Just the other day, we were exploring the notion that human beings are distinguished by their use, reliance upon, and degree of elaboration of rationality, whereupon after reading and discussing more than a bit of Plato and Aristotle, the question arose: What has happened to rationality? Not that it is necessarily in shorter supply than in the past, but rationality seems to be valued significantly less. I wouldn’t go so far as to claim that the Greeks invented reason, but they sure got excited about it! There seems little doubt that there was a time when reason was seen as the sine qua non of humanity, something to celebrate, elaborate and encourage. And now we have a President being criticized because he is too rational! (Does anyone really want a return to George W. Bush’s abominable, abdominal “gut-level” decision-making? Or the advent of a Palin-esque ignorance, Bachmann-like indifference to facts, or Perry’s faith-based certainties?) Yet sure enough, when I polled my class of 24 very bright undergraduate students, only four felt that reason was “superior” to emotion.

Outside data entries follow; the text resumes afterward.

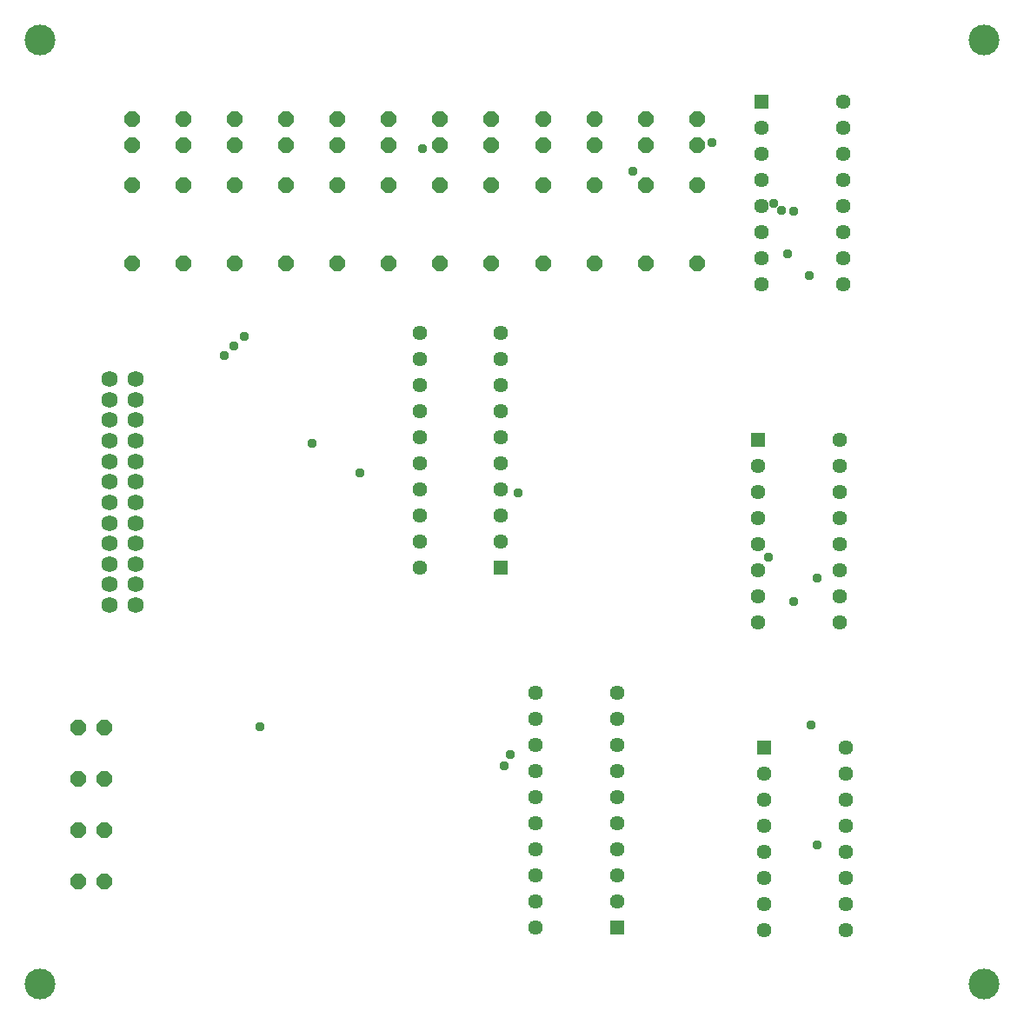
<source format=gbr>
G04 EAGLE Gerber RS-274X export*
G75*
%MOMM*%
%FSLAX34Y34*%
%LPD*%
%INSoldermask Top*%
%IPPOS*%
%AMOC8*
5,1,8,0,0,1.08239X$1,22.5*%
G01*
%ADD10R,1.441200X1.441200*%
%ADD11C,1.441200*%
%ADD12C,1.584200*%
%ADD13P,1.649562X8X292.500000*%
%ADD14P,1.649562X8X112.500000*%
%ADD15P,1.649562X8X22.500000*%
%ADD16C,3.003200*%
%ADD17C,0.959600*%


D10*
X602200Y95400D03*
D11*
X602200Y120800D03*
X602200Y146200D03*
X602200Y171600D03*
X602200Y197000D03*
X602200Y222400D03*
X602200Y247800D03*
X602200Y273200D03*
X602200Y298600D03*
X602200Y324000D03*
X522800Y324000D03*
X522800Y298600D03*
X522800Y273200D03*
X522800Y247800D03*
X522800Y222400D03*
X522800Y197000D03*
X522800Y171600D03*
X522800Y146200D03*
X522800Y120800D03*
X522800Y95400D03*
D10*
X489200Y445400D03*
D11*
X489200Y470800D03*
X489200Y496200D03*
X489200Y521600D03*
X489200Y547000D03*
X489200Y572400D03*
X489200Y597800D03*
X489200Y623200D03*
X489200Y648600D03*
X489200Y674000D03*
X409800Y674000D03*
X409800Y648600D03*
X409800Y623200D03*
X409800Y597800D03*
X409800Y572400D03*
X409800Y547000D03*
X409800Y521600D03*
X409800Y496200D03*
X409800Y470800D03*
X409800Y445400D03*
D12*
X107900Y409300D03*
X132900Y409300D03*
X107900Y429300D03*
X132900Y429300D03*
X107900Y449300D03*
X132900Y449300D03*
X107900Y469300D03*
X132900Y469300D03*
X107900Y489300D03*
X132900Y489300D03*
X107900Y509300D03*
X132900Y509300D03*
X107900Y529300D03*
X132900Y529300D03*
X107900Y549300D03*
X132900Y549300D03*
X107900Y569300D03*
X132900Y569300D03*
X107900Y589300D03*
X132900Y589300D03*
X107900Y609300D03*
X132900Y609300D03*
X107900Y629300D03*
X132900Y629300D03*
D10*
X745800Y270500D03*
D11*
X745800Y245100D03*
X745800Y219700D03*
X745800Y194300D03*
X745800Y168900D03*
X745800Y143500D03*
X745800Y118100D03*
X745800Y92700D03*
X825200Y92700D03*
X825200Y118100D03*
X825200Y143500D03*
X825200Y168900D03*
X825200Y194300D03*
X825200Y219700D03*
X825200Y245100D03*
X825200Y270500D03*
D10*
X739800Y569900D03*
D11*
X739800Y544500D03*
X739800Y519100D03*
X739800Y493700D03*
X739800Y468300D03*
X739800Y442900D03*
X739800Y417500D03*
X739800Y392100D03*
X819200Y392100D03*
X819200Y417500D03*
X819200Y442900D03*
X819200Y468300D03*
X819200Y493700D03*
X819200Y519100D03*
X819200Y544500D03*
X819200Y569900D03*
D10*
X742800Y899900D03*
D11*
X742800Y874500D03*
X742800Y849100D03*
X742800Y823700D03*
X742800Y798300D03*
X742800Y772900D03*
X742800Y747500D03*
X742800Y722100D03*
X822200Y722100D03*
X822200Y747500D03*
X822200Y772900D03*
X822200Y798300D03*
X822200Y823700D03*
X822200Y849100D03*
X822200Y874500D03*
X822200Y899900D03*
D13*
X630000Y818100D03*
X630000Y741900D03*
X580000Y818100D03*
X580000Y741900D03*
X530000Y818100D03*
X530000Y741900D03*
X480000Y818100D03*
X480000Y741900D03*
X430000Y818100D03*
X430000Y741900D03*
X380000Y818100D03*
X380000Y741900D03*
X330000Y818100D03*
X330000Y741900D03*
X280000Y818100D03*
X280000Y741900D03*
X230000Y818100D03*
X230000Y741900D03*
X180000Y818100D03*
X180000Y741900D03*
X130000Y818100D03*
X130000Y741900D03*
X680000Y818100D03*
X680000Y741900D03*
D14*
X130000Y857300D03*
X130000Y882700D03*
X630000Y857300D03*
X630000Y882700D03*
X580000Y857300D03*
X580000Y882700D03*
X530000Y857300D03*
X530000Y882700D03*
X480000Y857300D03*
X480000Y882700D03*
X430000Y857300D03*
X430000Y882700D03*
X380000Y857300D03*
X380000Y882700D03*
X330000Y857300D03*
X330000Y882700D03*
X280000Y857300D03*
X280000Y882700D03*
X230000Y857300D03*
X230000Y882700D03*
X180000Y857300D03*
X180000Y882700D03*
X680000Y857300D03*
X680000Y882700D03*
D15*
X77300Y290000D03*
X102700Y290000D03*
X77300Y240000D03*
X102700Y240000D03*
X77300Y190000D03*
X102700Y190000D03*
X77300Y140000D03*
X102700Y140000D03*
D16*
X40000Y40000D03*
X960000Y40000D03*
X960000Y960000D03*
X40000Y960000D03*
D17*
X492252Y252984D03*
X789432Y729996D03*
X505968Y518160D03*
X774192Y413004D03*
X797052Y435864D03*
X790956Y292608D03*
X239268Y670560D03*
X352044Y537972D03*
X228600Y661416D03*
X304800Y566928D03*
X219456Y652272D03*
X774192Y792480D03*
X768096Y751332D03*
X413004Y853440D03*
X254508Y291084D03*
X797052Y175260D03*
X617220Y832104D03*
X498348Y263652D03*
X762000Y794004D03*
X754380Y800100D03*
X694944Y859536D03*
X749808Y455676D03*
M02*

</source>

Now, assuming that this admittedly small sample is representative of modern America (a large and perhaps irrational assumption!), why might this be the case? We seem to be a long way from Greek rationality and Enlightenment insights; what caused us to travel so far?
One possibility: Reason is perceived as geeky and—almost by definition—unsexy, and my students (intelligent as they are) are also hormonally addled and accordingly prone to posture in ways that they consider will be interpersonally attractive. But this leaves unanswered the question why they find rationality less attractive than irrationality … if, indeed, they really do.
A second one: Reason is closely tied to technology, and even as many people are inclined to take certain accomplishments for granted (e.g., public health, enhanced leisure, and so forth), they are also especially aware of the degree to which we are collectively threatened by the products of reason: nuclear weapons, anthropogenic climate change, overpopulation. (The Manhattan Project, after all, was a triumph of rationality.)
A third: We have created computers that can “reason” more quickly and efficiently than we can, at least as measured by, for example, ability to perform complex calculations, play chess, etc. Not only that, but the evidence is now unequivocal that other animals—including but not limited to dogs, monkeys, apes, elephants, dolphins and parrots—are capable of elaborate cognitive acrobatics, sometimes even rivaling that which Homo sapiens can achieve. As a result, maybe rationality has been devalued simply because it is no longer considered a unique human specialty.
Fourth: Perhaps it’s a faux populism, as with politicians hoping to prove that they’re “just plain folks,” and who accordingly feel a need to downplay their intellectual accomplishments. (Yes, there are a few politicians who genuinely have such accomplishments.)
Fifth: Could it be that people yearn to define themselves by not being predictable, rational, “utility maximizing” creatures? Maybe they revel instead in being irrational, unpredictable, stubbornly individualistic agents possessing free will and inclined to do truly stupid, irrational things just to prove that they can. (For our next class meeting, in fact, we’ll read selections from Dostoyevsky’s Notes From Underground along with some poems by Stephen Crane.)